*Problem to solve*: The complete listing goes into the output exactly, without its pictures.

*Information supplied*:
■ ■ ■

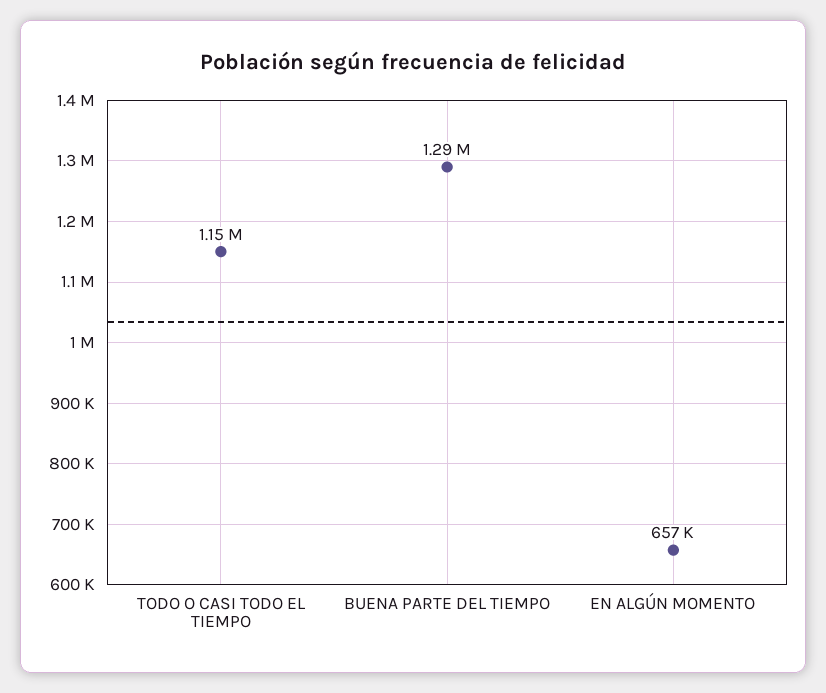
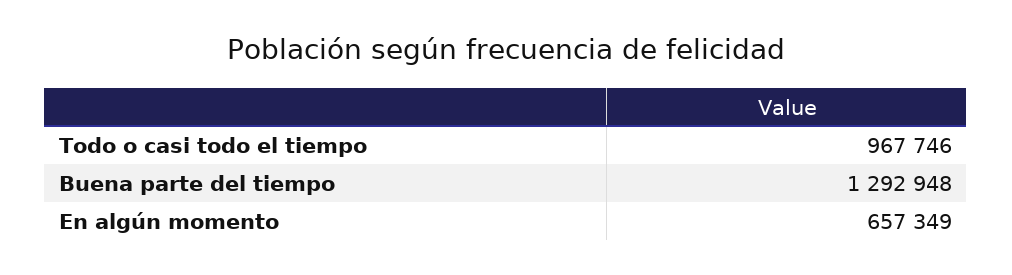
TODO O CASI TODO EL TIEMPO: 1150000 -> 967746

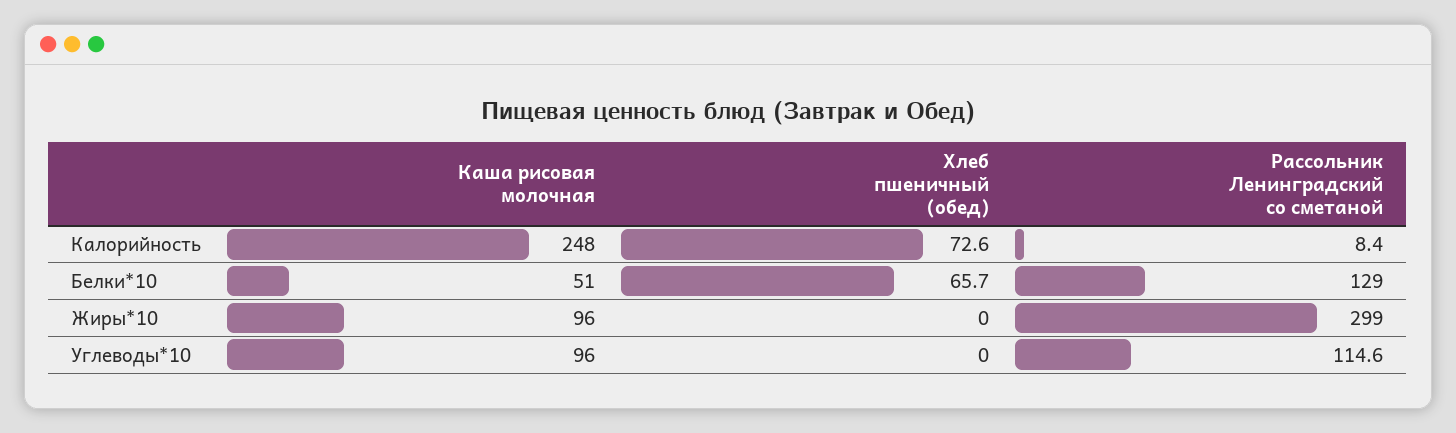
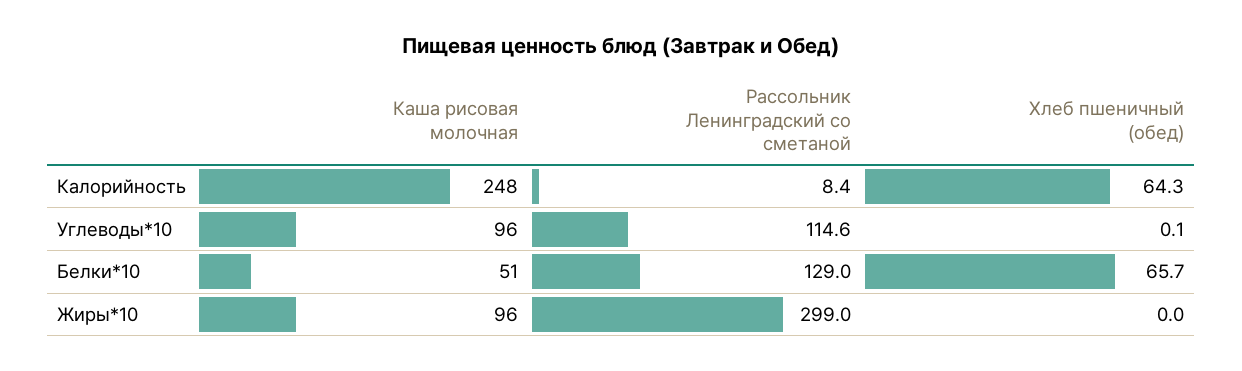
Хлеб пшеничный (обед), Калорийность: 72.6 -> 64.3
Хлеб пшеничный (обед), Углеводы*10: 0 -> 0.1

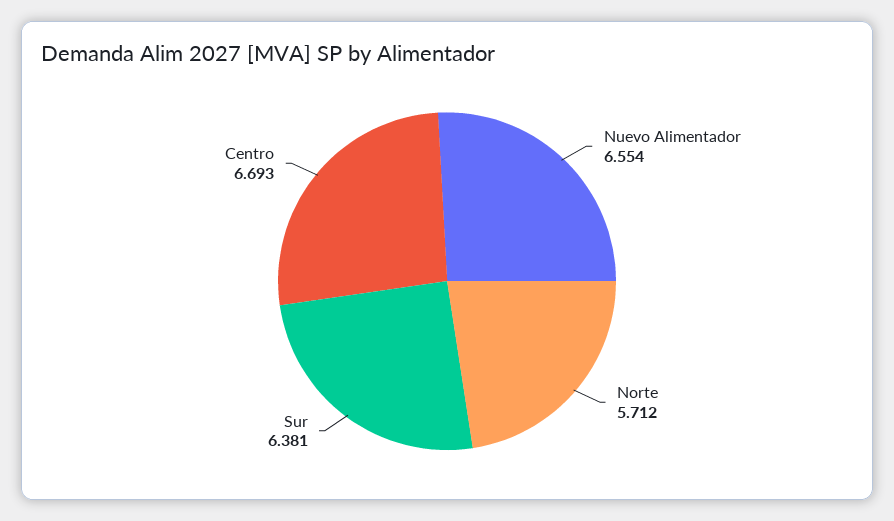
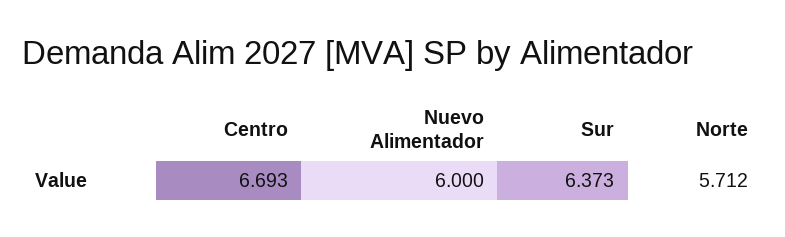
Nuevo Alimentador: 6.554 -> 6
Sur: 6.381 -> 6.373

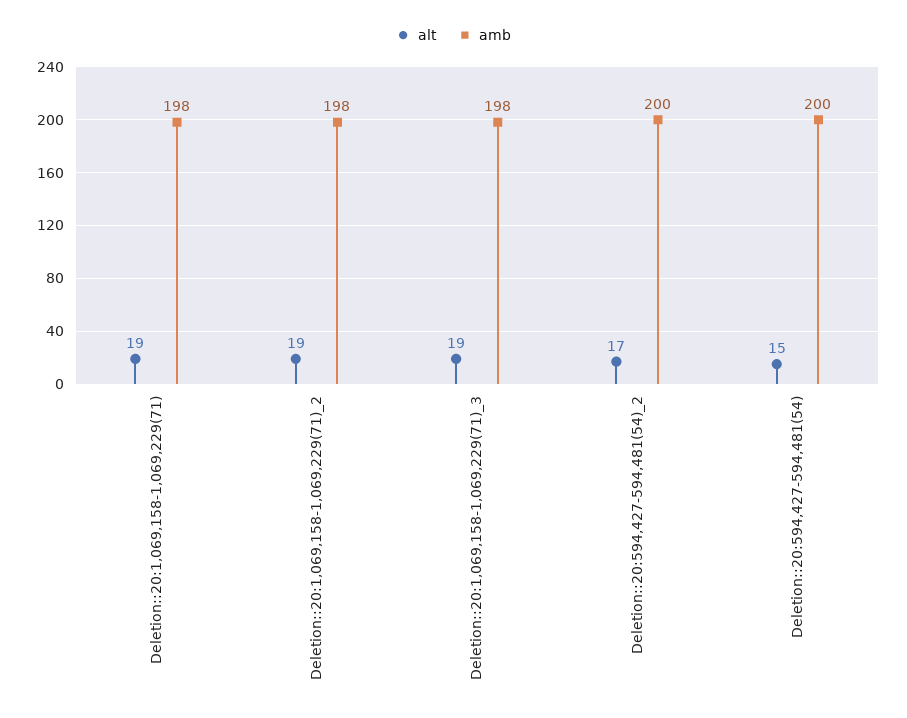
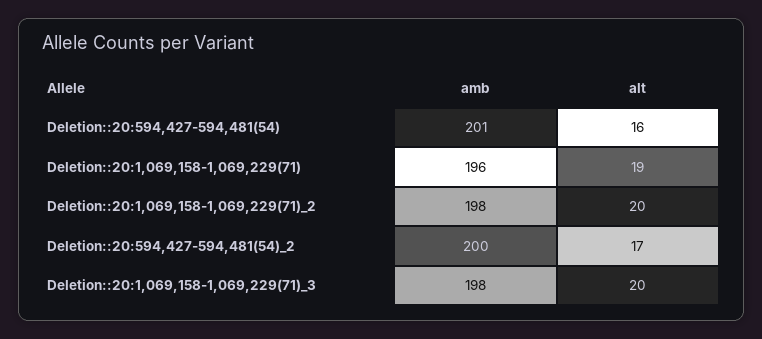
amb, Deletion::20:1,069,158-1,069,229(71): 198 -> 196
alt, Deletion::20:1,069,158-1,069,229(71)_2: 19 -> 20
alt, Deletion::20:1,069,158-1,069,229(71)_3: 19 -> 20
alt, Deletion::20:594,427-594,481(54): 15 -> 16
amb, Deletion::20:594,427-594,481(54): 200 -> 201

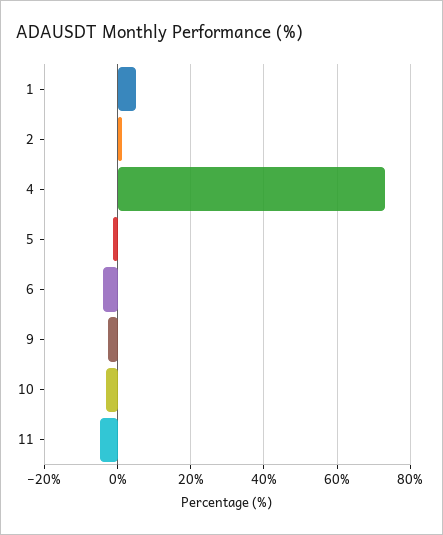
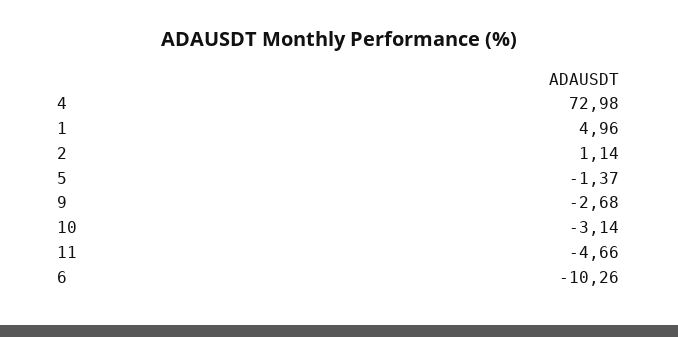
6: -4 -> -10.26

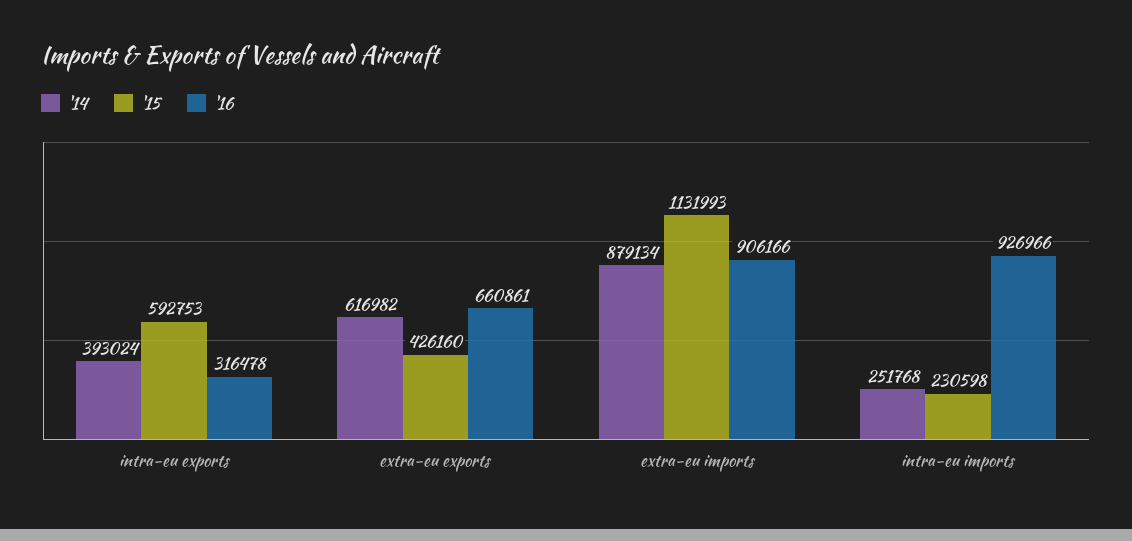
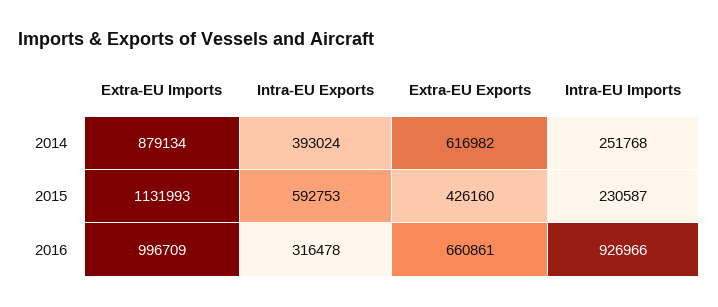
'16, extra-eu imports: 906166 -> 996709
'15, intra-eu imports: 230598 -> 230587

■ ■ ■

*Response box*:
TODO O CASI TODO EL TIEMPO: 1150000 -> 967746

Хлеб пшеничный (обед), Калорийность: 72.6 -> 64.3
Хлеб пшеничный (обед), Углеводы*10: 0 -> 0.1

Nuevo Alimentador: 6.554 -> 6
Sur: 6.381 -> 6.373

amb, Deletion::20:1,069,158-1,069,229(71): 198 -> 196
alt, Deletion::20:1,069,158-1,069,229(71)_2: 19 -> 20
alt, Deletion::20:1,069,158-1,069,229(71)_3: 19 -> 20
alt, Deletion::20:594,427-594,481(54): 15 -> 16
amb, Deletion::20:594,427-594,481(54): 200 -> 201

6: -4 -> -10.26

'16, extra-eu imports: 906166 -> 996709
'15, intra-eu imports: 230598 -> 230587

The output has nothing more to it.